* Il testo:
• • • • • • •
Di Domenico Miceli*
L’ipertensione arteriosa non è una malattia, ma un fattore di rischio, analogamente alla familiarità per malattie di cuore, al colesterolo alto, al fumo, all’eccesso di peso e soprattutto al diabete.
La malattia che eventualmente si sviluppa a seguito di una ipertensione arteriosa non controllata da stile di vita corretto o terapia consiste nel cosiddetto danno d’organo, ovvero delle complicanze a carico essenzialmente di cuore (cardiopatia ipertensiva), rene (danno renale fino alla insufficienza ossia il malfunzionamento) e cervello (danno cerebrale dal decadimento cognitivo fino all’ictus).
I valori normali di pressione massima e minima per un individuo adulto vanno compresi fra 120/80 e 140/80. Uno scostamento verso l’alto di questi parametri, sia della massima che della minima o isolatamente solo dell’una o dell’altra, ci fa entrare nel campo della ipertensione che, a seconda dei valori, definiremo lieve, moderata o severa, definizione che comporta decisioni terapeutiche diverse. Ma proprio per l’ipertensione, che comporta l’assunzione del farmaco o dei farmaci per tutta la vita, esiste il problema dell’aderenza, ovvero un comportamento del paziente che rispetti tutte le indicazioni ed assuma i farmaci secondo quanto raccomandato dalla ricetta prescritta dal medico, ma in pratica una percentuale fino al 40% di pazienti riduce autonomamente o addirittura sospende la terapia. Per questo motivo sono nate le polipillole, cioè la combinazione di più farmaci in un’unica compressa, che
possono agevolare l’aderenza perché più facile, semplice e pratica da attuare, specie in quei casi in cui sono presenti più farmaci da assumere.
E’ importante che i pazienti sappiano che le terapie per l’ipertensione non vanno gestite in autonomia, che riduzioni e sostituzioni sono sempre possibili ma vanno concordati con il medico.
• • • • • • •
Record da un dataset:
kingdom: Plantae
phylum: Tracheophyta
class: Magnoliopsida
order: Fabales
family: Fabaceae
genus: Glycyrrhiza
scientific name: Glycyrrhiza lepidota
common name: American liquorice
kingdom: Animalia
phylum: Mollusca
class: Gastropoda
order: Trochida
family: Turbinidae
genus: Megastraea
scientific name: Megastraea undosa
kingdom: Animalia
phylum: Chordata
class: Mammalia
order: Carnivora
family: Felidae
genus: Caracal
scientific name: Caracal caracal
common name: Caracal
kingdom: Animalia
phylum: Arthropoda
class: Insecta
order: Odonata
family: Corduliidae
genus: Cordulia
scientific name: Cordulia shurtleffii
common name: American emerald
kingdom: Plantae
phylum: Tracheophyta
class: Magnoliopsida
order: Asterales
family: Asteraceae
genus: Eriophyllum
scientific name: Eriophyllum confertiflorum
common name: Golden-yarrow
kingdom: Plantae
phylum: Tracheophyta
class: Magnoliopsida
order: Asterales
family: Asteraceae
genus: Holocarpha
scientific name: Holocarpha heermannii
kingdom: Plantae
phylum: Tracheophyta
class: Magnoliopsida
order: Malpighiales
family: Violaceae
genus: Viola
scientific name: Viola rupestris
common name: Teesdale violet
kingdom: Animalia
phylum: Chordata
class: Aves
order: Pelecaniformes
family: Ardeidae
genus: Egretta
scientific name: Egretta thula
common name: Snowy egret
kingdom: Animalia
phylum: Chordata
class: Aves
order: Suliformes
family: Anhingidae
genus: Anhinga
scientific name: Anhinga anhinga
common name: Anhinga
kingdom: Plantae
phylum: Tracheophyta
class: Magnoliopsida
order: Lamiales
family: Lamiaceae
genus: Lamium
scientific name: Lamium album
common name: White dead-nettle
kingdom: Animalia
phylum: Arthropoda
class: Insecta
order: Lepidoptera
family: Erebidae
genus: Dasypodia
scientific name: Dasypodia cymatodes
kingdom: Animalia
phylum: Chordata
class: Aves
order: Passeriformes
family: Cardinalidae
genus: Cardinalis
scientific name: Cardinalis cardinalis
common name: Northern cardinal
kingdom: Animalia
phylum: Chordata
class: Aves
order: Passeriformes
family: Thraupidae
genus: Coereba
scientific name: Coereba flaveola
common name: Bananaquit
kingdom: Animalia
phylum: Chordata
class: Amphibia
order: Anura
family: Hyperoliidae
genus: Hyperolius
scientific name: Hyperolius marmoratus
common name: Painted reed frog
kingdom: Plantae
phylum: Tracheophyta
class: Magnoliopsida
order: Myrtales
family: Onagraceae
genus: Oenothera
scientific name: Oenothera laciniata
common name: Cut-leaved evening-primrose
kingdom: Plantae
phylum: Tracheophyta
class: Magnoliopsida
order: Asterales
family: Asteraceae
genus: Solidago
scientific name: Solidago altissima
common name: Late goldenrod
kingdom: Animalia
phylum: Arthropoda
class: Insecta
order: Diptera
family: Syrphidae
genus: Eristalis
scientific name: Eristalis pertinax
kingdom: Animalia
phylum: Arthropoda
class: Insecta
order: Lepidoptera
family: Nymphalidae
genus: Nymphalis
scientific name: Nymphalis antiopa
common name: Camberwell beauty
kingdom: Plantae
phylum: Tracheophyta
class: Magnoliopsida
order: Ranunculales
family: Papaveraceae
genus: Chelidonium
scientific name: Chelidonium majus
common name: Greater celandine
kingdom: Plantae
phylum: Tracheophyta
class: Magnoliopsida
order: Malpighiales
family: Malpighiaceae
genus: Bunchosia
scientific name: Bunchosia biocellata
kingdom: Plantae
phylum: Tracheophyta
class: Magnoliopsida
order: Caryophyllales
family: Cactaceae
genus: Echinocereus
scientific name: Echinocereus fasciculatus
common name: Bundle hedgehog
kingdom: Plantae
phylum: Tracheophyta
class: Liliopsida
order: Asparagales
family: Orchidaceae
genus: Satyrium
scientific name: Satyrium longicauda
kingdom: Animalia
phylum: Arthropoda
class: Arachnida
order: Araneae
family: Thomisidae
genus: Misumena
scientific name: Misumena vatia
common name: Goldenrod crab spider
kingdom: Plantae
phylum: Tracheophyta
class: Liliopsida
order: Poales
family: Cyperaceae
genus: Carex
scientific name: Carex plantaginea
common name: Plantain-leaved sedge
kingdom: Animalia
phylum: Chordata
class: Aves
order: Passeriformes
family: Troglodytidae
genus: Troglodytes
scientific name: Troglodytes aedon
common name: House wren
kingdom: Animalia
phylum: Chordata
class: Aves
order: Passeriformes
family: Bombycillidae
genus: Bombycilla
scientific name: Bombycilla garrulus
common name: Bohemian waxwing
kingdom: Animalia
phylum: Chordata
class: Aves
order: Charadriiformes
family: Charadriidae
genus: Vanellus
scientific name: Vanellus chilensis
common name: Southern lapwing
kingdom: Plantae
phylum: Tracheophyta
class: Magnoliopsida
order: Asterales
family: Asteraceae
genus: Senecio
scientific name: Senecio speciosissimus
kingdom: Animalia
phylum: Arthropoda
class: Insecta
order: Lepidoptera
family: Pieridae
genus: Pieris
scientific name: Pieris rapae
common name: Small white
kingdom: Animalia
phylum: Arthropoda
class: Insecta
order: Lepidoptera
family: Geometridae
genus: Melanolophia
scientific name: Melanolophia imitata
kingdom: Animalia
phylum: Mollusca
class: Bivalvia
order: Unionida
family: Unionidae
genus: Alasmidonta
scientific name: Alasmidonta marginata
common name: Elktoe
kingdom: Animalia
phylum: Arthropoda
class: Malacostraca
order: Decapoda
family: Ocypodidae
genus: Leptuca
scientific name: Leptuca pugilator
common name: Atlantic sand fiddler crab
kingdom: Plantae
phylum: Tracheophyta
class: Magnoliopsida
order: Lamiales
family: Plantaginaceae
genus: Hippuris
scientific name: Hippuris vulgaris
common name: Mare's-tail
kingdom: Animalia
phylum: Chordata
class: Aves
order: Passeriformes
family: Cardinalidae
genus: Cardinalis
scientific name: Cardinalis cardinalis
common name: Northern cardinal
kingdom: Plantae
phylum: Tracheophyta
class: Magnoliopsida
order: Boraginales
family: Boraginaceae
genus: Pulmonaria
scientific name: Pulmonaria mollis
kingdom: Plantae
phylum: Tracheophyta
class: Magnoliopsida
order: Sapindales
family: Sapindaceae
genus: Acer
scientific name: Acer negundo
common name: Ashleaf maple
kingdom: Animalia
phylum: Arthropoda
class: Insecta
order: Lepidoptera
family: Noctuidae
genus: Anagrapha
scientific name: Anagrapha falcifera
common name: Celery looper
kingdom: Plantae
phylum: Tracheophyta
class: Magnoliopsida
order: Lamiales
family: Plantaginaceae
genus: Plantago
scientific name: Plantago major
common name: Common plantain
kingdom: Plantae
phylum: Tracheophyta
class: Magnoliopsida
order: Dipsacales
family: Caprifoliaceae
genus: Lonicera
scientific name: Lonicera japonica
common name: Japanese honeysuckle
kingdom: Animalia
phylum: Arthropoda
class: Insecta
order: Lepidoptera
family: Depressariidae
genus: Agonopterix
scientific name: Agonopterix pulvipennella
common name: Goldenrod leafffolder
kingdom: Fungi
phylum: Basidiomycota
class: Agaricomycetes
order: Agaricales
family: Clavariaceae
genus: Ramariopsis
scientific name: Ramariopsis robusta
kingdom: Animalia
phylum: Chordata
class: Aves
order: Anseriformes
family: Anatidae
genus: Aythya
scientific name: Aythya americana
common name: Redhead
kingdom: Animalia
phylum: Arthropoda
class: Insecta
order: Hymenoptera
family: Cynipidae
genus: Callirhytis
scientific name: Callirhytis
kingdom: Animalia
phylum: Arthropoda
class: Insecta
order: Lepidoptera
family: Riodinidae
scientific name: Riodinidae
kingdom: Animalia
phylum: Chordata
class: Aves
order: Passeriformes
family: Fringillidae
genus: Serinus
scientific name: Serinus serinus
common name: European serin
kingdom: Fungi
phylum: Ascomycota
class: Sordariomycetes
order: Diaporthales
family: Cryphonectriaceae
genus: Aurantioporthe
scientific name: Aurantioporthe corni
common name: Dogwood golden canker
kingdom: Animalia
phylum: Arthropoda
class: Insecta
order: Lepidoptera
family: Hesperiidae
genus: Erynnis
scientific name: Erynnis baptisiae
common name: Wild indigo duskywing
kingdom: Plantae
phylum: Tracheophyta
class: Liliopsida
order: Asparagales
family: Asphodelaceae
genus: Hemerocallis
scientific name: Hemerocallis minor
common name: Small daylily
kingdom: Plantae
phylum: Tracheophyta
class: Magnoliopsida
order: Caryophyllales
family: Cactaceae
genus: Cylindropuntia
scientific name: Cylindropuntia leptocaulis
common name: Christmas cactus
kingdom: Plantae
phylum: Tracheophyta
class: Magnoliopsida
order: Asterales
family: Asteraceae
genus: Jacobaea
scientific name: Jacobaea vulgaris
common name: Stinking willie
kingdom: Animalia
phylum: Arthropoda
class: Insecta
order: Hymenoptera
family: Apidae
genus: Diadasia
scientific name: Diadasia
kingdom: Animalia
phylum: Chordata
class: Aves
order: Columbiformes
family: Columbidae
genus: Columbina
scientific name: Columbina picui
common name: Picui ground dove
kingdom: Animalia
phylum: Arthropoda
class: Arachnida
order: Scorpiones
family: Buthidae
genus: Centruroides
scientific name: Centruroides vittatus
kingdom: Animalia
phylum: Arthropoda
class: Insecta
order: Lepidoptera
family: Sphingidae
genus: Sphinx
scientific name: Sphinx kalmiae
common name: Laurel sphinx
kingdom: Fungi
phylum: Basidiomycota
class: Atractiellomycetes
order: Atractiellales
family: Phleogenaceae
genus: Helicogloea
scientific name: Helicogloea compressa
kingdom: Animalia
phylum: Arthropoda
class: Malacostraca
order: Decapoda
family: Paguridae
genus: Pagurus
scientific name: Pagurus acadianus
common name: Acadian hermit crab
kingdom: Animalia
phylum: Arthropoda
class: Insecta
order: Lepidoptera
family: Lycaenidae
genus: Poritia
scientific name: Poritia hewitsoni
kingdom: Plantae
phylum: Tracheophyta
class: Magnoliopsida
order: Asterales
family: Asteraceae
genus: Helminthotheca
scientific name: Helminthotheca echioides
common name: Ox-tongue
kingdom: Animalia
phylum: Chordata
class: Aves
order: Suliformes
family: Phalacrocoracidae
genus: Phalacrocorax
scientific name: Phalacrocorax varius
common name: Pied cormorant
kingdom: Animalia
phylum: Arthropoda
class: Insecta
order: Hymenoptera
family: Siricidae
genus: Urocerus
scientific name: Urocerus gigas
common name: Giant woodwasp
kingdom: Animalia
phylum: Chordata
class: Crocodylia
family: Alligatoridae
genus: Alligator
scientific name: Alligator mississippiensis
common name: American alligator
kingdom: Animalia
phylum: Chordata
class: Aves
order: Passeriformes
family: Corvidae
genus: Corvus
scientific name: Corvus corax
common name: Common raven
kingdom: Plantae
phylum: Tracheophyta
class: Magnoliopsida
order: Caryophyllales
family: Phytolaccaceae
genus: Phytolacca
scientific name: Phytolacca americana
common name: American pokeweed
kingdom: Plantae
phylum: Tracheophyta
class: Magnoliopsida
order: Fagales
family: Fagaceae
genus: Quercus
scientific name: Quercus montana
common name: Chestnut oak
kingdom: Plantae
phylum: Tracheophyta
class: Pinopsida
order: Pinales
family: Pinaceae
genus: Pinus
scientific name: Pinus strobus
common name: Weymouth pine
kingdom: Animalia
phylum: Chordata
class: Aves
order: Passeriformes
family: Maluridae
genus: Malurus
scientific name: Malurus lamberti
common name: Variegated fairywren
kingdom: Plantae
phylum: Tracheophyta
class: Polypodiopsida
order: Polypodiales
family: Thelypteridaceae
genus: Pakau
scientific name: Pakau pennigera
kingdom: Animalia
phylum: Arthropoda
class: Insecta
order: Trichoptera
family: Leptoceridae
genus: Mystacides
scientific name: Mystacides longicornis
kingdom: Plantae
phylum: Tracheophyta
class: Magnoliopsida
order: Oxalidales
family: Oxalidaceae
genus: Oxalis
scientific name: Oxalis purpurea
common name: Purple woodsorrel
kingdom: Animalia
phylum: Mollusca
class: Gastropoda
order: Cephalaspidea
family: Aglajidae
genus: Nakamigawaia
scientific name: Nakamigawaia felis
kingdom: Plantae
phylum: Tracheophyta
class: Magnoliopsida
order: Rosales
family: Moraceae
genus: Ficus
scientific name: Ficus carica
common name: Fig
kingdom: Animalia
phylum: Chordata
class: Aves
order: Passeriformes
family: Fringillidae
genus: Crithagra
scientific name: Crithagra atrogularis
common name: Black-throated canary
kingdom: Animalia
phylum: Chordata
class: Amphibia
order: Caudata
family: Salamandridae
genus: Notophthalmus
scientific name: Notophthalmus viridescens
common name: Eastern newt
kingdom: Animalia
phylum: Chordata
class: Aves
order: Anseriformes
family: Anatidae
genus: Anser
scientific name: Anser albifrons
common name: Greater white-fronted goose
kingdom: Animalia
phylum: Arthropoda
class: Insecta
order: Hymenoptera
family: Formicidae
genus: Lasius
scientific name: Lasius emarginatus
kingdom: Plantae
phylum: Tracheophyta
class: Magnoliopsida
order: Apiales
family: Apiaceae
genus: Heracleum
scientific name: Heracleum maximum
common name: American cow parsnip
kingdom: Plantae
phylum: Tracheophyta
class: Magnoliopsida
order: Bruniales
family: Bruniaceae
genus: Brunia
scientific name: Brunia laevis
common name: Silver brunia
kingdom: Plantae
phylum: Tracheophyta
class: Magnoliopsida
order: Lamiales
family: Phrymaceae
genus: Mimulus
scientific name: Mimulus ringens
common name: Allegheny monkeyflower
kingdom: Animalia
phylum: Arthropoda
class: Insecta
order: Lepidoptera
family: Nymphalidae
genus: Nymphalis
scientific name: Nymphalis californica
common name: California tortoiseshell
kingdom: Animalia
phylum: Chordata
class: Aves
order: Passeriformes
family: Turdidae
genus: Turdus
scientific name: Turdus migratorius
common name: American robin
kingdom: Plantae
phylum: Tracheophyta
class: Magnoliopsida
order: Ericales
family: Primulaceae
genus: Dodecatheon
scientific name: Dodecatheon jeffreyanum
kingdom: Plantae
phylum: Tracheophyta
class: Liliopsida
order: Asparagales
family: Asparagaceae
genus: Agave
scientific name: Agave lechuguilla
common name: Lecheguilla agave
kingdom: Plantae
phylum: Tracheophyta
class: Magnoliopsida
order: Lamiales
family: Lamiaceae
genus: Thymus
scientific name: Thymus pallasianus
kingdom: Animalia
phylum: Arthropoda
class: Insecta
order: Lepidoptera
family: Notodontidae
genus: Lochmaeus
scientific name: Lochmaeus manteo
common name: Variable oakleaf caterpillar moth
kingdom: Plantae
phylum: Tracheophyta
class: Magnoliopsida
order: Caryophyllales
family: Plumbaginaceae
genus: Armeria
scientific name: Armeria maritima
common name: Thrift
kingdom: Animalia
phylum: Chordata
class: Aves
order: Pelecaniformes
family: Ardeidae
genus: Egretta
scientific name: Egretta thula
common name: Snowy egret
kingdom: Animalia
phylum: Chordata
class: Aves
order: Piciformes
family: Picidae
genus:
• • • • • • •
* Scopo dell'esercizio: Quali altri fattori di rischio paragona all'ipertensione arteriosa il testo sull'ipertensione? Scrivili tutti in un elenco.

* La risposta:
- la familiarità per malattie di cuore
- il colesterolo alto
- il fumo
- l'eccesso di peso
- il diabete